**Study material**:
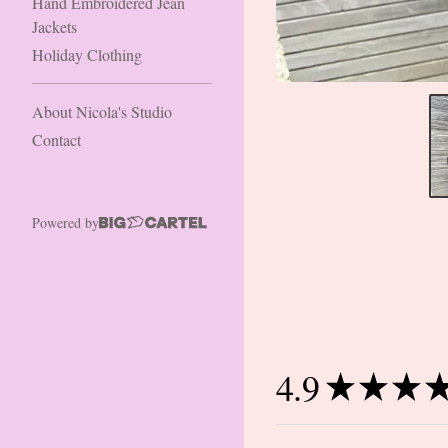
Hand Embroidered Jean
Jackets
Holiday Clothing
About Nicola's Studio
Contact
Powered by
4.9
★
★
★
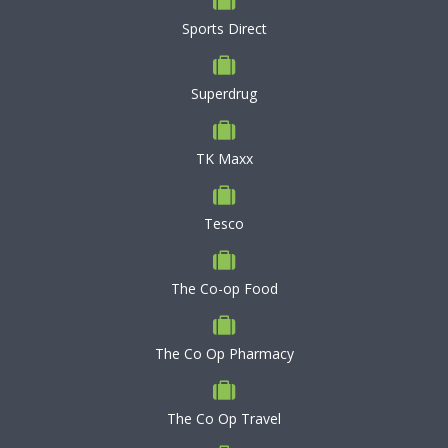
Sports Direct
Superdrug
TK Maxx
Tesco
The Co-op Food
The Co Op Pharmacy
The Co Op Travel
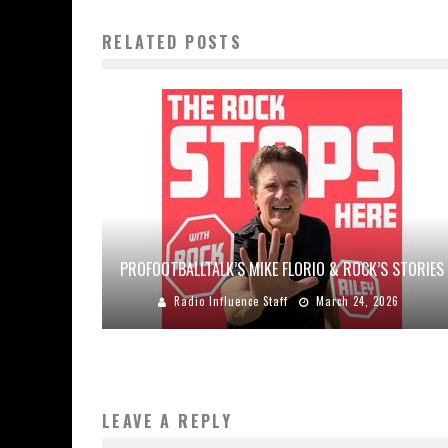
RELATED POSTS
PROFOOTBALLTALK’S MIKE FLORIO & ROCK’S STORIES
Radio Influence Staff
March 24, 2026
LEAVE A REPLY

**Job**:
Write out the listing again with "Jackets" swapped for "Coats" and nothing else changed, leaving out the pictures.

**Expected answer**:
Hand Embroidered Jean
Coats
Holiday Clothing
About Nicola's Studio
Contact
Powered by
4.9
★
★
★
Sports Direct
Superdrug
TK Maxx
Tesco
The Co-op Food
The Co Op Pharmacy
The Co Op Travel
RELATED POSTS
PROFOOTBALLTALK’S MIKE FLORIO & ROCK’S STORIES
Radio Influence Staff
March 24, 2026
LEAVE A REPLY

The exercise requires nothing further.